- Excerpted text -
=-=-=-=-=
Many manufacturers force the dealer to check these days. They have to plug the car into the computer and there isn't a way to hide it. 

We all know some dealers are willing to turn a blind for work, but the manufacturers are taking that out of their hands. 

Remaps are very easy to detect in modern cars.


----------



## SteveTDCi (Feb 8, 2006)

I'm not a revo fan either, however I don't think dealers can see the remap unless they really go looking. Vauxhall send the ecu's off to thorney Motorsport irc and I thought bluefin resets the checksum value.


----------



## heavyd (Jun 11, 2006)

Bluefin does change the flash count.


----------



## Monkeyboy (Nov 19, 2006)

Anyone else used emaps services and recommend them ??


----------



## xJay1337 (Jul 20, 2012)

heavyd said:


> not quite!
> So basically when the revo dealer sets the car up, he adjusts the boost timing and fuelling to get the best for your car? all of these will be datalogged, and the optimum values for your car will be set. you can even change these values via the sps device. - i.e nothing like a tuning box.


And you think that can be done in an hour? Revo maps are developed on one car, say a guy called Derek took his Mk5 GTI in and Revo spent 6-7 hours on that car.
From that car they create a map.
From that map they flash it onto every car that goes there. I'm on the "scene", without being big headed I do know, to see for yourself, all you need to do is go to any VW show with a drag strip (eg Inters, springfest etc) and Revo will be there mapping cars on the day. Without a dyno!!! Just with a laptop...



> Out of the 5 companies remaps that I've had on my car, revo was the best, also used Revo on my cars in the past..


And I take it you've used Rtech then? Loads of people who have a Revo map have been to Rtech and gotten a) better power and b) better DRIVEABILITY without the big lurch when you let off the throttle. Revo is alright but there are better out there.


----------



## heavyd (Jun 11, 2006)

I didnt say rtech was bad, they are one of the best. but I wouldnt use a tuner that is a 7hr round trip, as if anything goes wrong, its a long journey. learnt that lesson myself having to make two 6 hour round trips to a tuner, that was after 12 different remaps were emailed to me, and was still no good in the end, and have to have the engine rebuilt after it all.
=-=-=-=-=
- Material supplied -
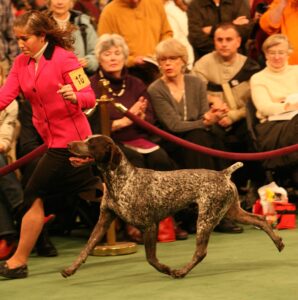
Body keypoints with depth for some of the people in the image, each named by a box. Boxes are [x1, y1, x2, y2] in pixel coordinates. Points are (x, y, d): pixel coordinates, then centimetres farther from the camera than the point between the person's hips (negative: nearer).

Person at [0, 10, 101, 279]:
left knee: (34, 194, -8)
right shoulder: (22, 63, 6)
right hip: (53, 138, 8)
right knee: (92, 191, 17)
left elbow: (89, 98, -16)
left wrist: (73, 96, -38)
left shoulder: (64, 58, -14)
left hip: (69, 138, -8)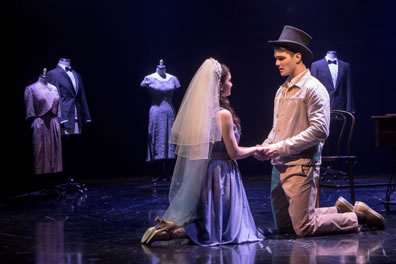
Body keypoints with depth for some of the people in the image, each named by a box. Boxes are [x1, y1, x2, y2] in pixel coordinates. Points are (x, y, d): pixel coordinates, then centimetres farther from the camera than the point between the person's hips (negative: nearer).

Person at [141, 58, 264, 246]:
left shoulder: (200, 111, 5)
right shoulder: (223, 114, -18)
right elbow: (234, 153, -12)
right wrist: (256, 149, 5)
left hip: (204, 174, 8)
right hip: (220, 175, -8)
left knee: (208, 221, 21)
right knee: (224, 228, 0)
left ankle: (171, 225, 2)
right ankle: (173, 232, -16)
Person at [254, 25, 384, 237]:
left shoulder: (313, 88, -10)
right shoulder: (282, 91, 16)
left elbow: (319, 130, -19)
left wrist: (281, 147, -19)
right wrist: (266, 147, 2)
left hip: (301, 166, -9)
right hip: (279, 166, 9)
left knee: (303, 228, -9)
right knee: (283, 225, 12)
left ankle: (357, 216, 10)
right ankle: (339, 210, 25)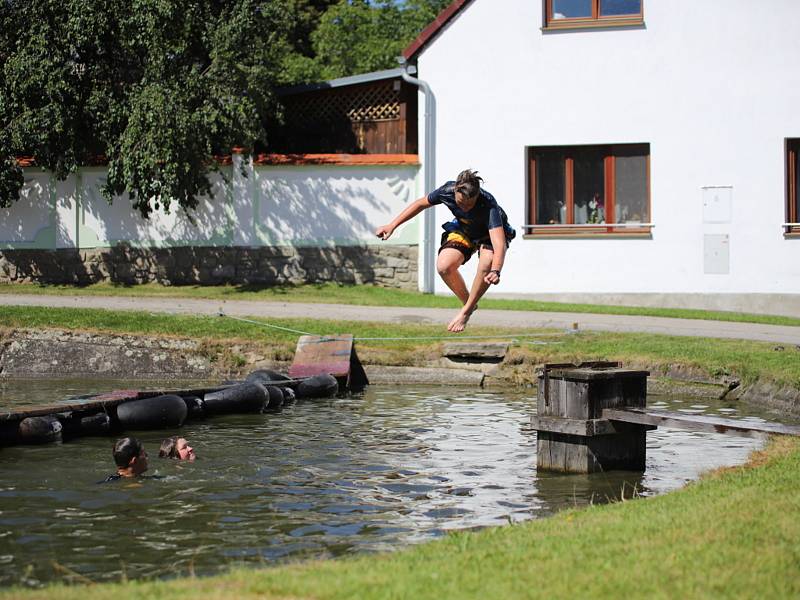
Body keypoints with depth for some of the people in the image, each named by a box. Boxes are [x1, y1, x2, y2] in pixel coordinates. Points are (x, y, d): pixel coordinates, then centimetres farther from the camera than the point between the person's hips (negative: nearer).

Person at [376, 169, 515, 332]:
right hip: (464, 230, 4)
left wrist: (495, 271, -71)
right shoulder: (447, 191, -30)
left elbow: (500, 244, -52)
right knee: (444, 266, -24)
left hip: (491, 232, -3)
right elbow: (421, 204, -8)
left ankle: (466, 311, -16)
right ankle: (467, 302, 4)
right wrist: (392, 226, -7)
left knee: (487, 264, -36)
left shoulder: (489, 205, -41)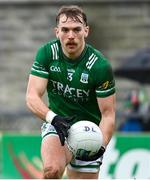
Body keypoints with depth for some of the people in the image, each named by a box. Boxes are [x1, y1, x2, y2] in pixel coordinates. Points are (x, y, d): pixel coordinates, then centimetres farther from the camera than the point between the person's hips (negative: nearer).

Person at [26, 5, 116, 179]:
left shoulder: (100, 66, -17)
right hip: (56, 124, 0)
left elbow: (108, 114, -13)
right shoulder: (46, 53, -11)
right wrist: (53, 118, -35)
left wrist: (101, 146, -31)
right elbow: (32, 96, -15)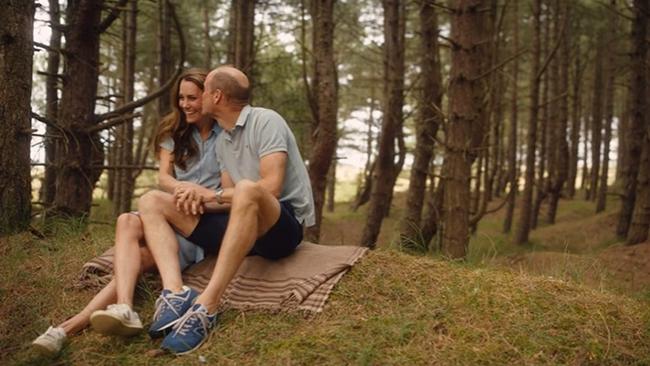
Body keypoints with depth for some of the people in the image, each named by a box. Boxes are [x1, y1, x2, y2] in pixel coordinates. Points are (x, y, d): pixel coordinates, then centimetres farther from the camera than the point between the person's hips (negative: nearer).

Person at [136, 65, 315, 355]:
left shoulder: (266, 121, -8)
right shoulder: (222, 140, 16)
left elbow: (270, 187, -20)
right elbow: (231, 198, 12)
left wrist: (214, 194, -12)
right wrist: (201, 199, -9)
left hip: (284, 225, -8)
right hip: (245, 225, 8)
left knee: (246, 189, -42)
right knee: (152, 202, -3)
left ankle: (206, 307, -43)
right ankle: (175, 294, -30)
=-=-=-=-=
- What you will do -
[A] In the remap thread, why does heavyd say he would not use a tuner that is a 7-hour round trip away?
[B] Retype the remap thread without changes, everything from "## xJay1337 (Jul" down to "on that car.".
[C] Extend the remap forum thread from where it stops.
The items are separate material from the remap thread.

- Activity answers -
[A] If anything goes wrong, it means a long journey back. He learned this himself: he made two 6-hour round trips to a tuner and was emailed 12 different remaps that still didn't work, and the engine then had to be rebuilt.

[B]
## xJay1337 (Jul 20, 2012)

heavyd said:


> not quite!
> So basically when the revo dealer sets the car up, he adjusts the boost timing and fuelling to get the best for your car? all of these will be datalogged, and the optimum values for your car will be set. you can even change these values via the sps device. - i.e nothing like a tuning box.


And you think that can be done in an hour? Revo maps are developed on one car, say a guy called Derek took his Mk5 GTI in and Revo spent 6-7 hours on that car.

[C]
Best advice is to find a good company that is local.

Heres a reply on another forum a tuner I know well posted.

This is a basic information post and not directed at any paticular company, wether mentioned in this post or not.

This is one of my favourite subjects, having been in the engine management industry for 10+ years 90% of the stuff on the internet about ECU mapping makes me chuckle.

The biggest issue at the moment is people buying tools on ebay for a few hundred quid, making a website and claiming to be an 'ecu mapper' when all they are doing is copying and pasting cheaply bought software into peoples ECU's with no development, testing or real idea of what they are doing. Just take a look at these links, you can buy files for most cars for a few euros:

http://ucables.com/ref/ECU-MAPS
http://www.chiptuning-files.net/Chiptuning/chiptuning.html

Are these files any good? chances are, the people buying files wont know how to look at the file to see if it is infact even a map file, and if they are paying a few Euros for it then thers no chance it has had any development work, or testing. But they will gladly buy this file, write it into your ECU (usually parked outside your house armed with nothing more than a laptop) and dissapear with your hard earned cash.

Then theres the whole issue about 'custom maps'. The fact is that theres very few people in the industry that can actually make a custom map correctly. Anyone that offers a custom map should have their own dyno testing facility, and the car should constantly be tuned and tested, then retuned, then tested etc.... so that you can follow the rule of getting a base level of the parameter that you are tuning, changing this parameter and then re-testing to see the effect of the change. I had a customer wanting a dyno test last week that had a 'custom remap' done outside his house for £150, the customer seemed delighted that the guy had completed this 'custom' map in just 25 mins and that the car felt loads better to drive. The dyno showed the map to be exactly what I had imagined, they had literally changed just 1 map (fuel pressure) and although the car had gained power from standard it was extremely 'peaky' and extremely smokey (it was a diesel).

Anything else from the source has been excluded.